Treasury to lend £2bn to stalled PFI projects, as PFI health deals disappear and architects call for new procurement process

The news that the government is to side-step the banks’ reluctance to lend private finance to PFI deals by doing the job itself prompted a comment on Building’s website “What does the P now stand for in PFI – phoney?”

The Treasury plan involves setting up a unit of 12-16 staff that will assess projects bids – Building reports that about 110 schemes going through the procurement process that have not reached financial close will be eligible to apply.

The move aims to ensure that the government’s target of closing £8bn of FPI deals in 2009/2010 will be met. The government will loan debt funding, leaving the banks and PFI consortia to invest the equity component of the deals.

The Treasury hopes that the existence of the unit will encourage banks back into the market. A spokesman told Contract Journal: “If the banks know we are going to co-lend on a deal it might encourage them to give better deals.” He added that the Treasury unit was not a “bank” but a temporary liquidity measure.

Meanwhile, the pipeline of health PFI deals has shrunk after it emerged that 13 hospitals worth more than £2.5bn had been axed since July 2007, according to figures released by the Department of Health last week and reported in Contract Journal.

The list included some projects contractors had hoped would survive, such as the £305m Broadmoor hospital scheme. The deals’ disappearance means that only 5 schemes are likely to come to market in the next 18 months.

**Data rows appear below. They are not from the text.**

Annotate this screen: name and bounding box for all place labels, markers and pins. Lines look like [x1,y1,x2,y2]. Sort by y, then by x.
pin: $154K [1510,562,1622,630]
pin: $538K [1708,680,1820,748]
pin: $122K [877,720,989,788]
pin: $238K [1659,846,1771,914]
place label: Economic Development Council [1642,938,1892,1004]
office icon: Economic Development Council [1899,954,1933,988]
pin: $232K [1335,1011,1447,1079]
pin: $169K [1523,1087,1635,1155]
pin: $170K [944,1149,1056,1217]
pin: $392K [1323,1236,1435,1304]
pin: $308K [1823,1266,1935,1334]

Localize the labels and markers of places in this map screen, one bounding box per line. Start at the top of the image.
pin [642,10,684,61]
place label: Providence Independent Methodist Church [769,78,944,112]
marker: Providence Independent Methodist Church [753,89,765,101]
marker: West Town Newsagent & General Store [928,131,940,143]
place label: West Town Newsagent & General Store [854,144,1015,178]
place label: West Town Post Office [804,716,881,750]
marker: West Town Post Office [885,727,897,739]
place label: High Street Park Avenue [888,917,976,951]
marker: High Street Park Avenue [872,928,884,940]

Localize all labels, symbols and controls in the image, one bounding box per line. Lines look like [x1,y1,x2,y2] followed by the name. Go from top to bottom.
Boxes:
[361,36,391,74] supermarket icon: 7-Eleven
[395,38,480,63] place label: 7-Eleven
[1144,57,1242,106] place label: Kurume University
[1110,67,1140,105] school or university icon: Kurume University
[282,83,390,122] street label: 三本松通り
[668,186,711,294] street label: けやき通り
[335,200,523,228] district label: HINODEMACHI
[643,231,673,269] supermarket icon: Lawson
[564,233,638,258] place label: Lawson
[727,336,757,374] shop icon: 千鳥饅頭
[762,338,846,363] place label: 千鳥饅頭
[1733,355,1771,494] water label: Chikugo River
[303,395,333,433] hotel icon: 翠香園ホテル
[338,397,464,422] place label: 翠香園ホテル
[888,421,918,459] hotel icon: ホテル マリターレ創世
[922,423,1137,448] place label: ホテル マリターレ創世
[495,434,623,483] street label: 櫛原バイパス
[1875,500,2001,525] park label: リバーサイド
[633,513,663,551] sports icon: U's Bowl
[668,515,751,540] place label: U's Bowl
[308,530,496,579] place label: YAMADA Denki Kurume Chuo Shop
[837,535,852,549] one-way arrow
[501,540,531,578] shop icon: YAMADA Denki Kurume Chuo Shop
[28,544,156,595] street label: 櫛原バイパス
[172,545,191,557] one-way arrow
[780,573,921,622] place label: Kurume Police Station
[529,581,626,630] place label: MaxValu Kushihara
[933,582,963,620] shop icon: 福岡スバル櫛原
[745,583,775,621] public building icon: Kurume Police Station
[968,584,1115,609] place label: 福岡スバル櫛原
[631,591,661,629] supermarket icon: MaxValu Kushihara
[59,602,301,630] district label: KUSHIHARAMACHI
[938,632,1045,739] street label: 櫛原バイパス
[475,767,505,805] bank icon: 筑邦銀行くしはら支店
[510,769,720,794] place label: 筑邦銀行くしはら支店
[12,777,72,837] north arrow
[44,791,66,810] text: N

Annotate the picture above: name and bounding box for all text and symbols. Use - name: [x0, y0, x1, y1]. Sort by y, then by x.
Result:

But it’s good news for Procure21 framework contractors, as the cancelled schemes are likely to broken down into smaller packages funded directly by the DoH.

With the rationale of PFI now undermined by the government’s move to act as a lender, architect Lord Rogers used the pages of Building Design to call for a return to direct government funding of capital projects and traditional contracts.

RIBA president Sunand Prasad agreed: “Direct exchequer funding coupled with reform of the procurement process would be a far more effective way of getting the work flowing.”

But Brian Waters, chairman of the Association of Consultant Architects, warned that this was not the time to be debating procurement rules when architects were in desperate need of work.